→ DATA EXTRACT
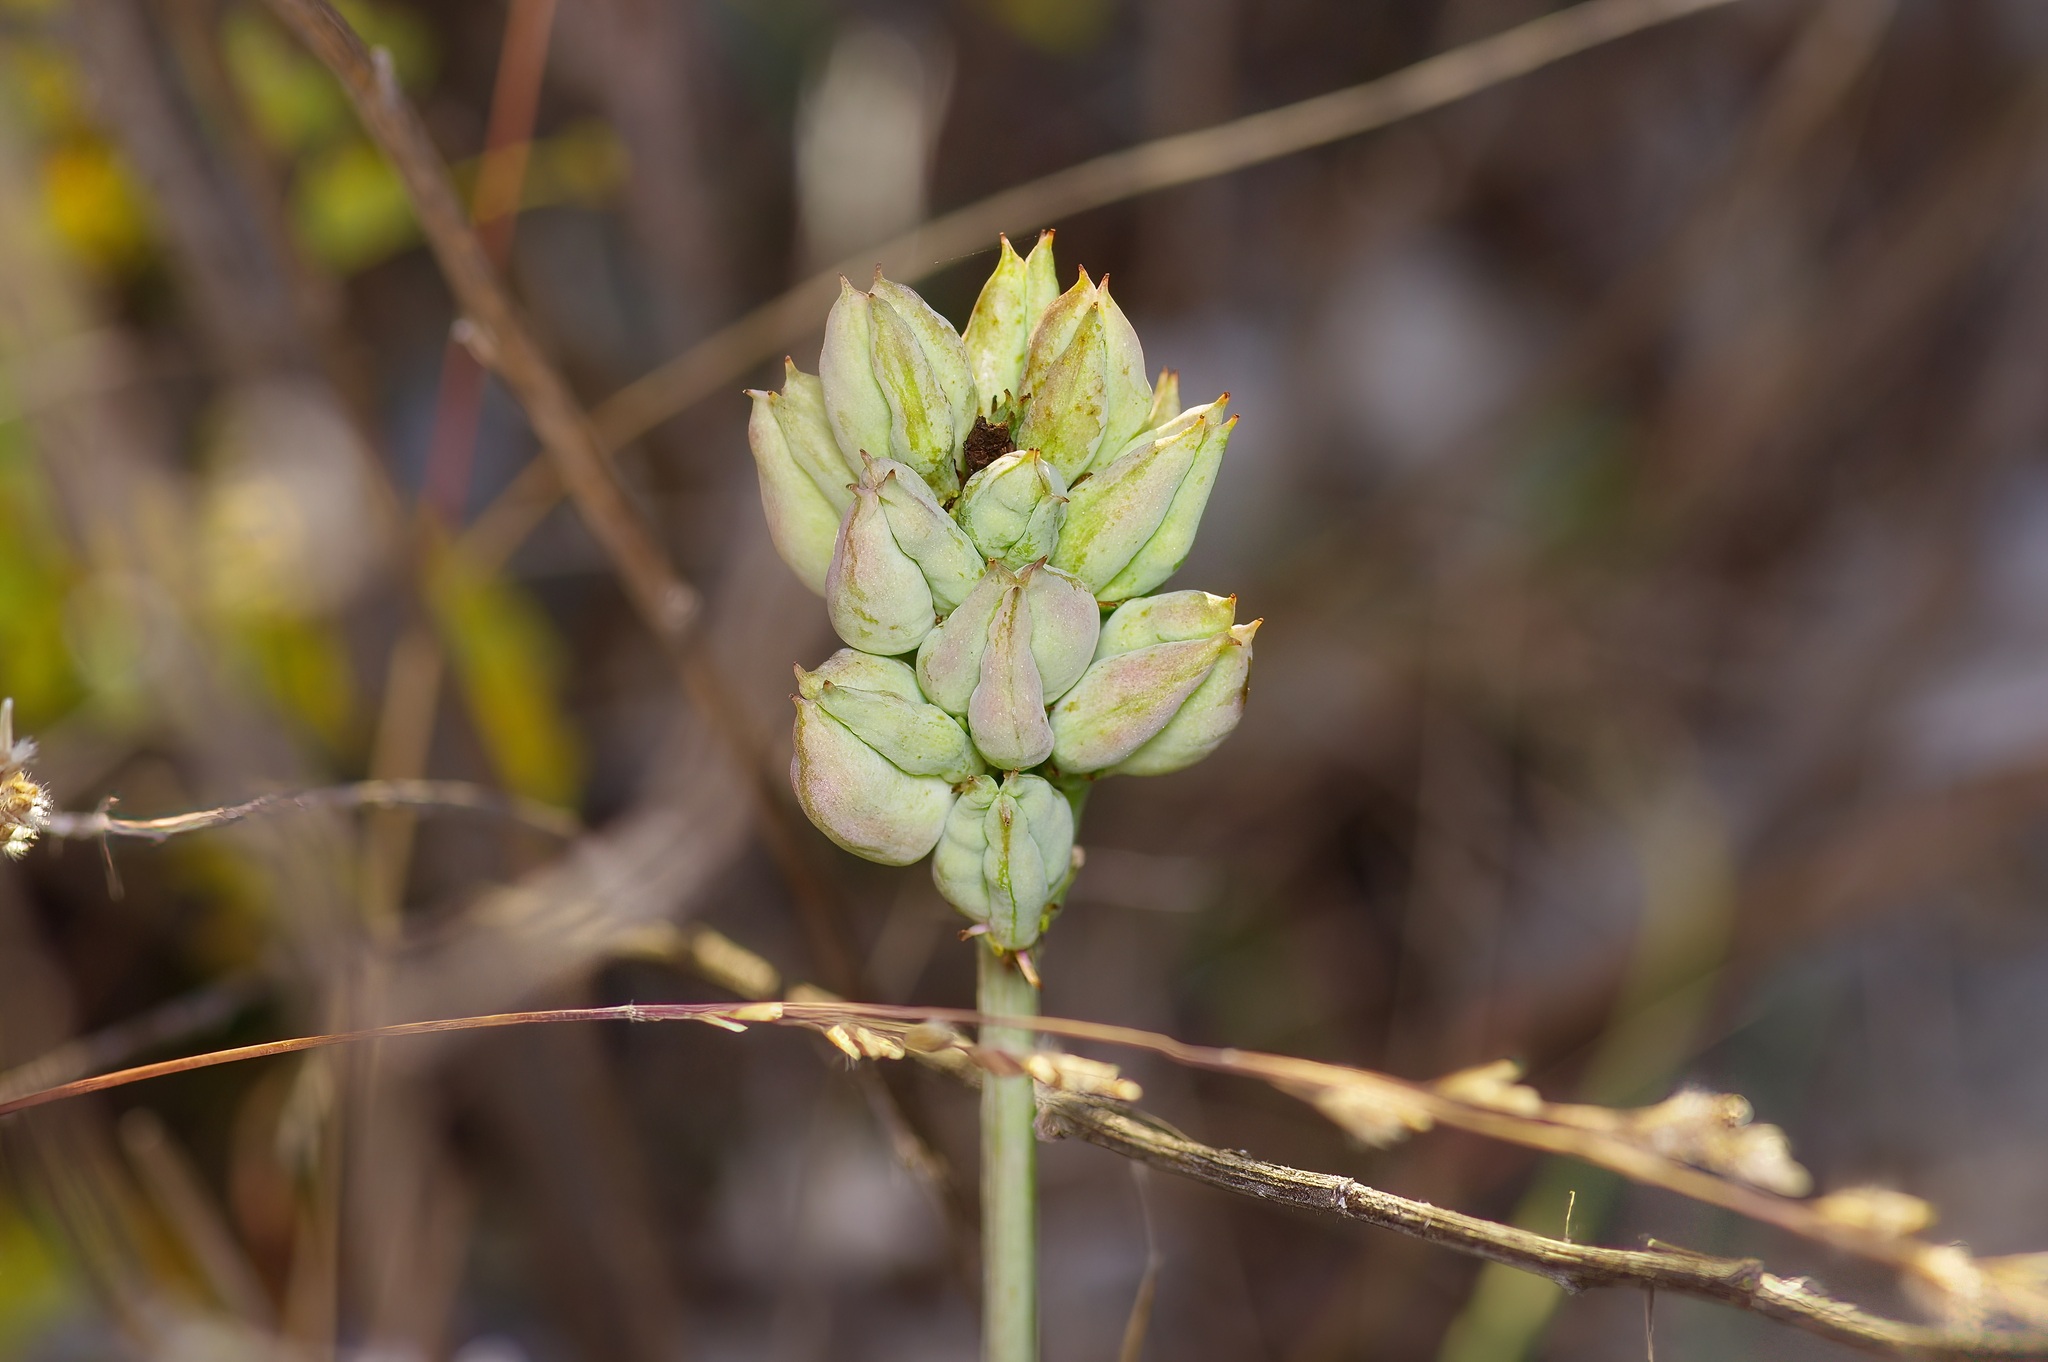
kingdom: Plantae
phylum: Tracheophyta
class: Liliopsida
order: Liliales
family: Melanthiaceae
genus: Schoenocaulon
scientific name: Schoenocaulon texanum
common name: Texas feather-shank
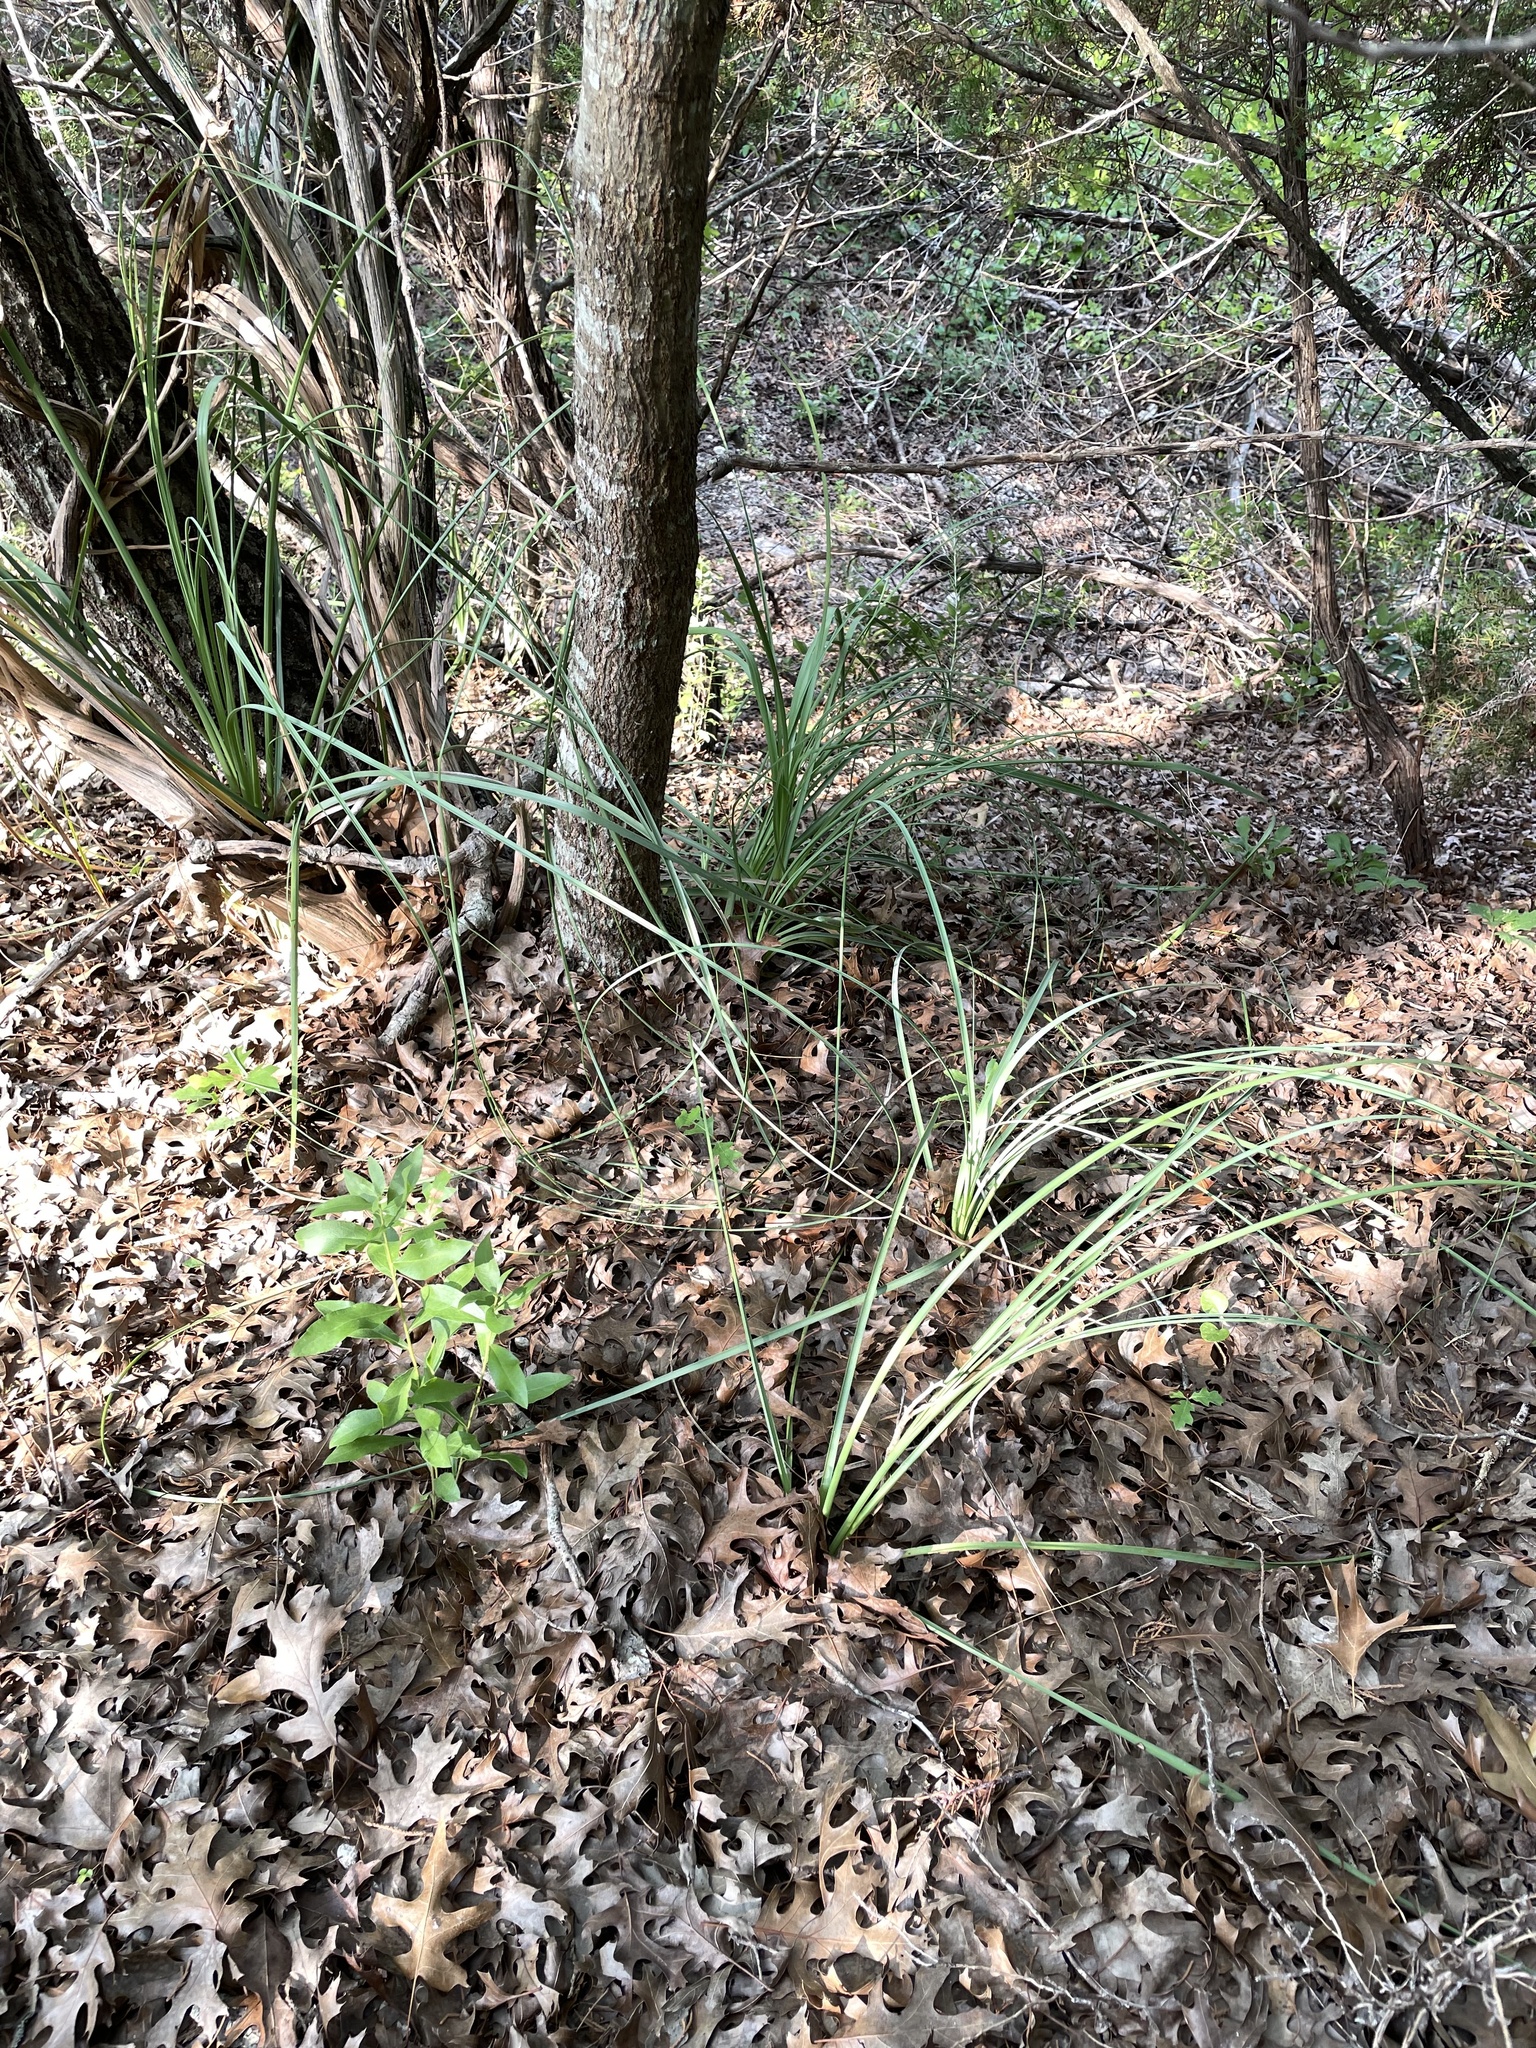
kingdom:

→ GOAL
Rewrite all of the data above with "common name" swapped for "vernacular name" wherever it occurs and everything else left as it is. Leave the pictures out of your answer.

→ EXERCISE RESULT
kingdom: Plantae
phylum: Tracheophyta
class: Liliopsida
order: Liliales
family: Melanthiaceae
genus: Schoenocaulon
scientific name: Schoenocaulon texanum
vernacular name: Texas feather-shank
kingdom:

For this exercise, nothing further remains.